Supernova

1.5/4

Starring: James Spader, Angela Bassett, Peter Facinelli, Lou Diamond Philips, Robin Tunney, Wilson Cruz, Robert Forster

Rated R for Sexuality and Some Violence

I've heard "Supernova" described as "sci-fi porn."  While none of the characters get freaky with aliens like Captain Kirk does in the "Star Trek" movies, it has the same level of entertainment value.  The story is trite and often doesn't make much sense.  The script is awful.  The special effects are lousy.  The direction is shitty (constant close-ups).  The acting is okay when the director (who I'll get to later) isn't forcing his actors to mumble their lines.  All in all, it's a movie that deserves its status as a legendary bomb.

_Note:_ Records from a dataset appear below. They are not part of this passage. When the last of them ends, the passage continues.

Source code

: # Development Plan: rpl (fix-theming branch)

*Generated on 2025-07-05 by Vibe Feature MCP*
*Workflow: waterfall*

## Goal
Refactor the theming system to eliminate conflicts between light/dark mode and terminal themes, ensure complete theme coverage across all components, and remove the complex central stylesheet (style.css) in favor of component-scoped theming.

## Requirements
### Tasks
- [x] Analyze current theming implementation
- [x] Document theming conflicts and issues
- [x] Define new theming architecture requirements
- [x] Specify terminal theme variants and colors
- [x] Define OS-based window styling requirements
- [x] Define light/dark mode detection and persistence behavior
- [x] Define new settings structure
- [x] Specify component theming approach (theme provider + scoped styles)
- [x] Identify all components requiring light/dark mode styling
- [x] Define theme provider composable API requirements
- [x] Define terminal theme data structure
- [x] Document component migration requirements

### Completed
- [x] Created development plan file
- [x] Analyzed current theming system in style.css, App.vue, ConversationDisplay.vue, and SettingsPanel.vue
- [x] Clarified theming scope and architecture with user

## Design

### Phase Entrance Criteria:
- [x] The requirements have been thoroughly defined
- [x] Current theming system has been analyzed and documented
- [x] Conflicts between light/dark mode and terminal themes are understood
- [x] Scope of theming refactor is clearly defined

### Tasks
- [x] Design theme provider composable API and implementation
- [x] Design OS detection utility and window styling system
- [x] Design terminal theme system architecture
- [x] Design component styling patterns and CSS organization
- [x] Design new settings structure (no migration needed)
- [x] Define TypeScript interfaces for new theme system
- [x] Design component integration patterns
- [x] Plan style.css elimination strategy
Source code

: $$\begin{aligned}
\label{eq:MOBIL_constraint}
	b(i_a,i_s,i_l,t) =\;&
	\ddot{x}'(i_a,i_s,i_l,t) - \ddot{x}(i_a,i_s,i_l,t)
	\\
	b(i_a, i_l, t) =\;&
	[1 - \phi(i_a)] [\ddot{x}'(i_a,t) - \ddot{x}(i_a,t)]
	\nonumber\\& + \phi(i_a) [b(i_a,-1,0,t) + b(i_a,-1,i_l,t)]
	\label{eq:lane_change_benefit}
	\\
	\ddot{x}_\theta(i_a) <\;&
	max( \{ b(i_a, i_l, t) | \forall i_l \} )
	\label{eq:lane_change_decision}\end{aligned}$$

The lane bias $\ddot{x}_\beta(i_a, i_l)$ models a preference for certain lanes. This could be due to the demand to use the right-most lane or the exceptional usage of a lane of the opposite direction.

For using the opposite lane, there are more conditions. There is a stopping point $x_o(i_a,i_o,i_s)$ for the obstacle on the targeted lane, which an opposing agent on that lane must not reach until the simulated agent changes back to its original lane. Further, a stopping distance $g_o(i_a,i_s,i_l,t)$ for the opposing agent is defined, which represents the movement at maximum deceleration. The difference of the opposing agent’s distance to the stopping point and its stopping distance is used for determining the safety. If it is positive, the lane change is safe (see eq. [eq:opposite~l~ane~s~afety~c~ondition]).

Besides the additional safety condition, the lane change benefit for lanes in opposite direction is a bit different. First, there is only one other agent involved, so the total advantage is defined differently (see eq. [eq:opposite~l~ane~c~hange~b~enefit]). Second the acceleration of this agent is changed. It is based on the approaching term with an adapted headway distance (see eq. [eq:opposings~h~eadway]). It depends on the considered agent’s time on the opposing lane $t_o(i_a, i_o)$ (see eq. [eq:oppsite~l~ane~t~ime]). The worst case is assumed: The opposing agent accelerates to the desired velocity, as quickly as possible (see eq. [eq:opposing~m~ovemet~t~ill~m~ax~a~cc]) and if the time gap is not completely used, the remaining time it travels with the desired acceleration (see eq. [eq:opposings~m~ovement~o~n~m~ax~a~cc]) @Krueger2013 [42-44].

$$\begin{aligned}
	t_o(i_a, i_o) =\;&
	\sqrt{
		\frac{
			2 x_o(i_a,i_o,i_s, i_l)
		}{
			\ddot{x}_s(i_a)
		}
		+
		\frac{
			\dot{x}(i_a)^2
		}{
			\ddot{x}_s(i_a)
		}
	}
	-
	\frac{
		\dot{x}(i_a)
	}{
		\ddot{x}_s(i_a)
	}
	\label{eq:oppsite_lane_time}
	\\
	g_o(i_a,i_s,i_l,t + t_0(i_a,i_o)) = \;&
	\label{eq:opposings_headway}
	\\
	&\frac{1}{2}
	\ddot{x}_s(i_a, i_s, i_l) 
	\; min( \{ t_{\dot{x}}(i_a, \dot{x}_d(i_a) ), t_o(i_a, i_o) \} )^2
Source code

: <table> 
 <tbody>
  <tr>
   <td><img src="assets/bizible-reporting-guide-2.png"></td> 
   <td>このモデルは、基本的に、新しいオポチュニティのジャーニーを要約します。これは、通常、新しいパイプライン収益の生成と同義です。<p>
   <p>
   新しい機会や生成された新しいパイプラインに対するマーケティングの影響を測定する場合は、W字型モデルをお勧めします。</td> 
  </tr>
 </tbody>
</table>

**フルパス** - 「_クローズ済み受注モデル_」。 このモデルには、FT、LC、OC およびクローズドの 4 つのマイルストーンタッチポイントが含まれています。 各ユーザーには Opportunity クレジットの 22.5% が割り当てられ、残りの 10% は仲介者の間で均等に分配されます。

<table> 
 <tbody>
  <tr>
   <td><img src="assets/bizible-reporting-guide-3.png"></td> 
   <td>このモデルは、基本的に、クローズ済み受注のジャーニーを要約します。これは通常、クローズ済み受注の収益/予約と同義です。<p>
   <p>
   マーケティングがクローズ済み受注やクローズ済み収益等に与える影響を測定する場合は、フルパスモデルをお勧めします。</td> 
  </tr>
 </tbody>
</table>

In the future, humans have achieved space travel.  Medical rescue vessel Nightingale 9 has received a distress call from deep space.  They have a small crew: Captain A.J. Marley (Forster), medical officer Kayla Evers (Bassett), medical tech Yerzy Penalosa (Philips), paramedic Danika Lund (Tunney) and computer tech Benjamin Sotomejor (Cruz).  The pilot, recovering drug addict Nick Vanzant (Spader), is a newcomer.  Not that the film does anything with their jobs aboard the ship; for the majority of the film it's all about who is sleeping with whom (Yerzy and Danika have as much sex as they can, Kayla and Nick have an emerging relationship, while Benjamin is dealing with flirtations from the ship's computer.  A.J. just overanalyzes cartoons for some graduate degree).  At least until they get a distress call and a survivor named Troy Larson (pre-"Twilight" Facinelli) comes aboard.  Then it's more sleeping around and Troy goes insane because of some purple thing he brought with him.  Then he starts killing people.

How could anyone think this script could have worked at all, much less thought it was worth spending $90 million on?  This is a pretty lame idea for a movie, and they made just about every mistake they could putting it into production.

In general, this is a sci-fi slasher movie, although without the slashing.  The action scenes take about 30 seconds each.  The rest of the time is devoted to sex scenes (none of which are hot in any way) or the characters blabbing about the plot that no one will give a shit about.

The biggest mistake is that the characters mumble their lines.  I get that there's no need to shout at each other during normal conversation, but there is something to be said for good diction; a lot of the dialogue is unintelligible.  Closely following it is the over-reliance on sci-fi mumbo jumbo.  Not only does it make zero sense, it's entirely pointless.   None of it amounts to anything.

The only thing that keeps this movie a shade above painful is that the actors can act.  Even Lou Diamond Philips has his moments (probably because he isn't given anything to do).  Peter Facinelli seems to be eager to have some fun with his role, but all he has to do is play a seducer-turned-serial killer.

On paper, the film is directed by Thomas Lee.  This is a pseudonym.  Previously, directors whose work was taken out of their hands to the point where they don't want to be associated with it would replace their name with "Alan Smithee."  But then a movie called "An Alan Smithee Film: Burn Hollywood Burn" made the pseudonym well known, so it was replaced with Thomas Lee.  The original director was acclaimed director Walter Hill (who made "The Warriors" and "48 Hours"), but reshoots directed by Jack Sholder were so prevalent that very little of his film remained.  Regardless of the drama behind the scenes, the end result is still the same: the movie sucks.